[Saved data entries]
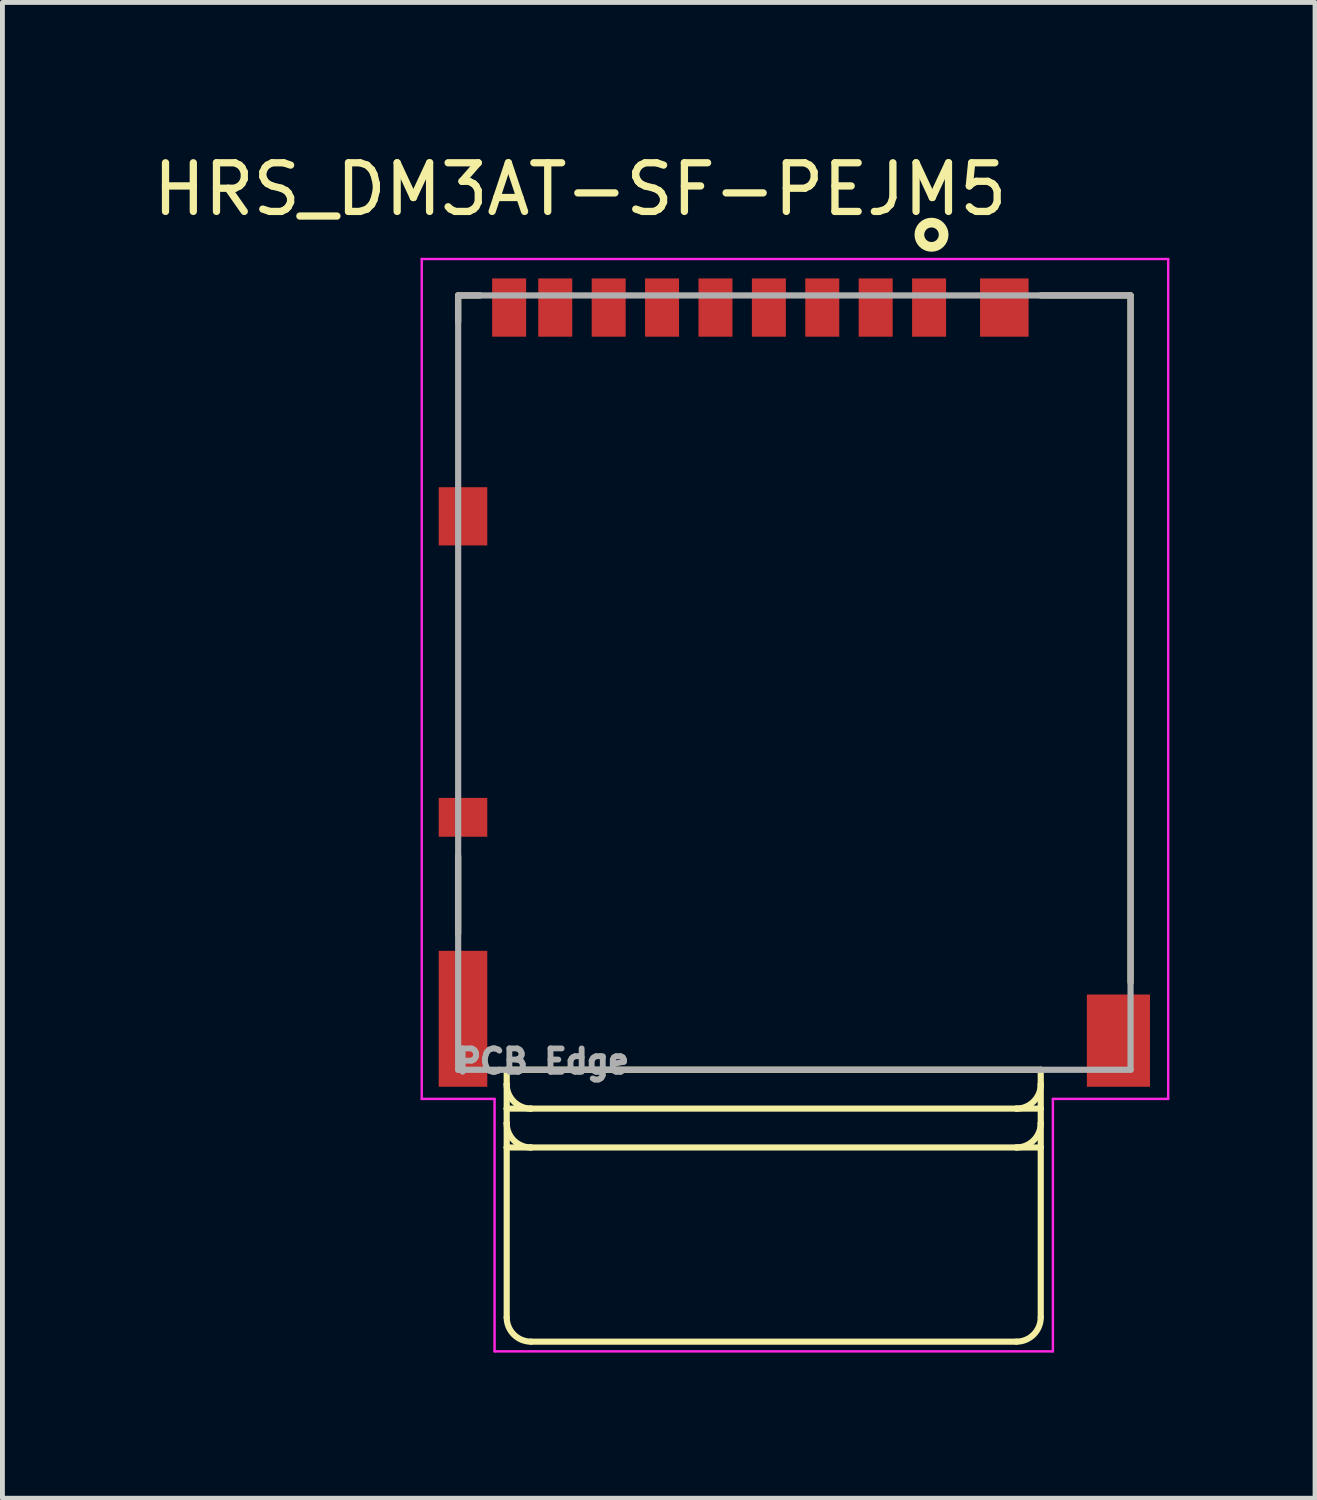
<source format=kicad_pcb>
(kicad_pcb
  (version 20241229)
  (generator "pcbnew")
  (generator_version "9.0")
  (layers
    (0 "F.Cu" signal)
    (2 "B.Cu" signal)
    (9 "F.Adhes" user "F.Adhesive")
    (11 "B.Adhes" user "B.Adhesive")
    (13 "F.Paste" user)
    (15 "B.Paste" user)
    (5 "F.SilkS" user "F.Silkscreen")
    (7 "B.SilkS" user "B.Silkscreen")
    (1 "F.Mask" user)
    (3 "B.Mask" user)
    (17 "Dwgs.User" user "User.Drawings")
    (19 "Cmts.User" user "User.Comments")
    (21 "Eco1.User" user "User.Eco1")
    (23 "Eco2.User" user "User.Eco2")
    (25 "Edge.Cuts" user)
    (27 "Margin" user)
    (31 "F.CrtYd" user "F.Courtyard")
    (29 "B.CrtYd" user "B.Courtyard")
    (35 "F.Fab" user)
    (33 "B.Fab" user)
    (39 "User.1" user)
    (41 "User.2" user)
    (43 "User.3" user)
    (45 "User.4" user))
  (footprint "HRS_DM3AT-SF-PEJM5"
    (layer "F.Cu")
    (at 12.887 3.285)
    (property "Reference" "HRS_DM3AT-SF-PEJM5" (at -3.987 -2.436 0) (layer "F.SilkS") (effects (font (size 1.002 1.002) (thickness 0.15))))
    (attr smd)
    (fp_line (start -6.5 -0.25) (end -6.5 0.3) (stroke (width 0.127) (type solid)) (layer "F.SilkS"))
    (fp_line (start -6.5 12.9) (end -6.5 11.3) (stroke (width 0.127) (type solid)) (layer "F.SilkS"))
    (fp_line (start -6.05 -0.25) (end -6.5 -0.25) (stroke (width 0.127) (type solid)) (layer "F.SilkS"))
    (fp_line (start -5.5 15.7) (end -5.5 16) (stroke (width 0.127) (type solid)) (layer "F.SilkS"))
    (fp_line (start -5.5 15.7) (end 5.5 15.7) (stroke (width 0.127) (type solid)) (layer "F.SilkS"))
    (fp_line (start -5.5 16.5) (end -5.5 16) (stroke (width 0.127) (type solid)) (layer "F.SilkS"))
    (fp_line (start -5.5 16.5) (end -5.5 16.8) (stroke (width 0.127) (type solid)) (layer "F.SilkS"))
    (fp_line (start -5.5 17.3) (end -5.5 16.8) (stroke (width 0.127) (type solid)) (layer "F.SilkS"))
    (fp_line (start -5.5 17.3) (end -5.5 20.8) (stroke (width 0.127) (type solid)) (layer "F.SilkS"))
    (fp_line (start -5 16.5) (end -5.5 16.5) (stroke (width 0.127) (type solid)) (layer "F.SilkS"))
    (fp_line (start -5 17.3) (end -5.5 17.3) (stroke (width 0.127) (type solid)) (layer "F.SilkS"))
    (fp_line (start 5 16.5) (end -5 16.5) (stroke (width 0.127) (type solid)) (layer "F.SilkS"))
    (fp_line (start 5 17.3) (end -5 17.3) (stroke (width 0.127) (type solid)) (layer "F.SilkS"))
    (fp_line (start 5 21.3) (end -5 21.3) (stroke (width 0.127) (type solid)) (layer "F.SilkS"))
    (fp_line (start 5.5 -0.25) (end 7.35 -0.25) (stroke (width 0.127) (type solid)) (layer "F.SilkS"))
    (fp_line (start 5.5 15.7) (end 5.5 16) (stroke (width 0.127) (type solid)) (layer "F.SilkS"))
    (fp_line (start 5.5 16) (end 5.5 16.5) (stroke (width 0.127) (type solid)) (layer "F.SilkS"))
    (fp_line (start 5.5 16.5) (end 5 16.5) (stroke (width 0.127) (type solid)) (layer "F.SilkS"))
    (fp_line (start 5.5 16.5) (end 5.5 16.8) (stroke (width 0.127) (type solid)) (layer "F.SilkS"))
    (fp_line (start 5.5 16.8) (end 5.5 17.3) (stroke (width 0.127) (type solid)) (layer "F.SilkS"))
    (fp_line (start 5.5 17.3) (end 5 17.3) (stroke (width 0.127) (type solid)) (layer "F.SilkS"))
    (fp_line (start 5.5 17.3) (end 5.5 20.8) (stroke (width 0.127) (type solid)) (layer "F.SilkS"))
    (fp_line (start 7.35 -0.25) (end 7.35 13.9) (stroke (width 0.127) (type solid)) (layer "F.SilkS"))
    (fp_arc (start -5 16.5) (mid -5.353553 16.353553) (end -5.5 16) (stroke (width 0.127) (type solid)) (layer "F.SilkS"))
    (fp_arc (start -5 17.3) (mid -5.353553 17.153553) (end -5.5 16.8) (stroke (width 0.127) (type solid)) (layer "F.SilkS"))
    (fp_arc (start -5 21.3) (mid -5.353553 21.153553) (end -5.5 20.8) (stroke (width 0.127) (type solid)) (layer "F.SilkS"))
    (fp_arc (start 5.5 16) (mid 5.353553 16.353553) (end 5 16.5) (stroke (width 0.127) (type solid)) (layer "F.SilkS"))
    (fp_arc (start 5.5 16.8) (mid 5.353553 17.153553) (end 5 17.3) (stroke (width 0.127) (type solid)) (layer "F.SilkS"))
    (fp_arc (start 5.5 20.8) (mid 5.353553 21.153553) (end 5 21.3) (stroke (width 0.127) (type solid)) (layer "F.SilkS"))
    (fp_circle (center 3.25 -1.5) (end 3.5 -1.5) (stroke (width 0.2) (type solid)) (fill no) (layer "F.SilkS"))
    (fp_line (start -7.25 -1) (end 8.125 -1) (stroke (width 0.05) (type solid)) (layer "F.CrtYd"))
    (fp_line (start -7.25 16.3) (end -7.25 -1) (stroke (width 0.05) (type solid)) (layer "F.CrtYd"))
    (fp_line (start -5.75 16.3) (end -7.25 16.3) (stroke (width 0.05) (type solid)) (layer "F.CrtYd"))
    (fp_line (start -5.75 21.5) (end -5.75 16.3) (stroke (width 0.05) (type solid)) (layer "F.CrtYd"))
    (fp_line (start 5.75 16.3) (end 5.75 21.5) (stroke (width 0.05) (type solid)) (layer "F.CrtYd"))
    (fp_line (start 5.75 21.5) (end -5.75 21.5) (stroke (width 0.05) (type solid)) (layer "F.CrtYd"))
    (fp_line (start 8.125 -1) (end 8.125 16.3) (stroke (width 0.05) (type solid)) (layer "F.CrtYd"))
    (fp_line (start 8.125 16.3) (end 5.75 16.3) (stroke (width 0.05) (type solid)) (layer "F.CrtYd"))
    (fp_line (start -6.5 -0.25) (end 7.35 -0.25) (stroke (width 0.127) (type solid)) (layer "F.Fab"))
    (fp_line (start -6.5 15.7) (end -6.5 -0.25) (stroke (width 0.127) (type solid)) (layer "F.Fab"))
    (fp_line (start 7.35 -0.25) (end 7.35 15.7) (stroke (width 0.127) (type solid)) (layer "F.Fab"))
    (fp_line (start 7.35 15.7) (end -6.5 15.7) (stroke (width 0.127) (type solid)) (layer "F.Fab"))
    (fp_text user "PCB Edge" (at -4.758 15.525 0) (layer "F.Fab") (effects (font (size 0.481 0.481) (thickness 0.15))))
    (pad "1" smd rect (at 3.2 0) (size 0.7 1.2) (layers "F.Cu" "F.Mask" "F.Paste"))
    (pad "2" smd rect (at 2.1 0) (size 0.7 1.2) (layers "F.Cu" "F.Mask" "F.Paste"))
    (pad "3" smd rect (at 1 0) (size 0.7 1.2) (layers "F.Cu" "F.Mask" "F.Paste"))
    (pad "4" smd rect (at -0.1 0) (size 0.7 1.2) (layers "F.Cu" "F.Mask" "F.Paste"))
    (pad "5" smd rect (at -1.2 0) (size 0.7 1.2) (layers "F.Cu" "F.Mask" "F.Paste"))
    (pad "6" smd rect (at -2.3 0) (size 0.7 1.2) (layers "F.Cu" "F.Mask" "F.Paste"))
    (pad "7" smd rect (at -3.4 0) (size 0.7 1.2) (layers "F.Cu" "F.Mask" "F.Paste"))
    (pad "8" smd rect (at -4.5 0) (size 0.7 1.2) (layers "F.Cu" "F.Mask" "F.Paste"))
    (pad "P1" smd rect (at -6.4 4.3) (size 1 1.2) (layers "F.Cu" "F.Mask" "F.Paste"))
    (pad "P2" smd rect (at -6.4 14.65) (size 1 2.8) (layers "F.Cu" "F.Mask" "F.Paste"))
    (pad "P3" smd rect (at 7.1 15.1) (size 1.3 1.9) (layers "F.Cu" "F.Mask" "F.Paste"))
    (pad "P4" smd rect (at 4.75 0) (size 1 1.2) (layers "F.Cu" "F.Mask" "F.Paste"))
    (pad "SWA" smd rect (at -6.4 10.5) (size 1 0.8) (layers "F.Cu" "F.Mask" "F.Paste"))
    (pad "SWB" smd rect (at -5.45 0) (size 0.7 1.2) (layers "F.Cu" "F.Mask" "F.Paste"))
    (zone (net_name "") (layer "F.Cu") (hatch full 0.508) (connect_pads) (min_thickness 0.01) (filled_areas_thickness no) (keepout (tracks not_allowed) (vias not_allowed) (pads not_allowed) (copperpour not_allowed) (footprints allowed)) (placement (enabled no)) (fill) (polygon (pts (xy 6.074 3.735) (xy 6.837 3.735) (xy 6.837 6.992) (xy 6.074 6.992))))
    (zone (net_name "") (layer "F.Cu") (hatch full 0.508) (connect_pads) (min_thickness 0.01) (filled_areas_thickness no) (keepout (tracks not_allowed) (vias not_allowed) (pads not_allowed) (copperpour not_allowed) (footprints allowed)) (placement (enabled no)) (fill) (polygon (pts (xy 6.083 8.185) (xy 6.837 8.185) (xy 6.837 11.79) (xy 6.083 11.79))))
    (zone (net_name "") (layer "F.Cu") (hatch full 0.508) (connect_pads) (min_thickness 0.01) (filled_areas_thickness no) (keepout (tracks not_allowed) (vias not_allowed) (pads not_allowed) (copperpour not_allowed) (footprints allowed)) (placement (enabled no)) (fill) (polygon (pts (xy 7.181 9.585) (xy 7.887 9.585) (xy 7.887 17.2) (xy 7.181 17.2))))
    (zone (net_name "") (layer "F.Cu") (hatch full 0.508) (connect_pads) (min_thickness 0.01) (filled_areas_thickness no) (keepout (tracks not_allowed) (vias not_allowed) (pads not_allowed) (copperpour not_allowed) (footprints allowed)) (placement (enabled no)) (fill) (polygon (pts (xy 7.884 8.285) (xy 16.587 8.285) (xy 16.587 9.889) (xy 7.884 9.889))))
    (zone (net_name "") (layer "F.Cu") (hatch full 0.508) (connect_pads) (min_thickness 0.01) (filled_areas_thickness no) (keepout (tracks not_allowed) (vias not_allowed) (pads not_allowed) (copperpour not_allowed) (footprints allowed)) (placement (enabled no)) (fill) (polygon (pts (xy 16.238 17.985) (xy 18.787 17.985) (xy 18.787 19.342) (xy 16.238 19.342)))))
  (gr_rect
    (start -3 -3)
    (end 24.037 27.81)
    (stroke (width 0.1) (type default))
    (fill no)
    (layer "Edge.Cuts")))
</source>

**DIRECTIONS FOR THIS TASK**
Look through the entries above, and wherever a line holds the string "effects", copy it.

**EXPECTED OUTPUT**
    (property "Reference" "HRS_DM3AT-SF-PEJM5" (at -3.987 -2.436 0) (layer "F.SilkS") (effects (font (size 1.002 1.002) (thickness 0.15))))
    (fp_text user "PCB Edge" (at -4.758 15.525 0) (layer "F.Fab") (effects (font (size 0.481 0.481) (thickness 0.15))))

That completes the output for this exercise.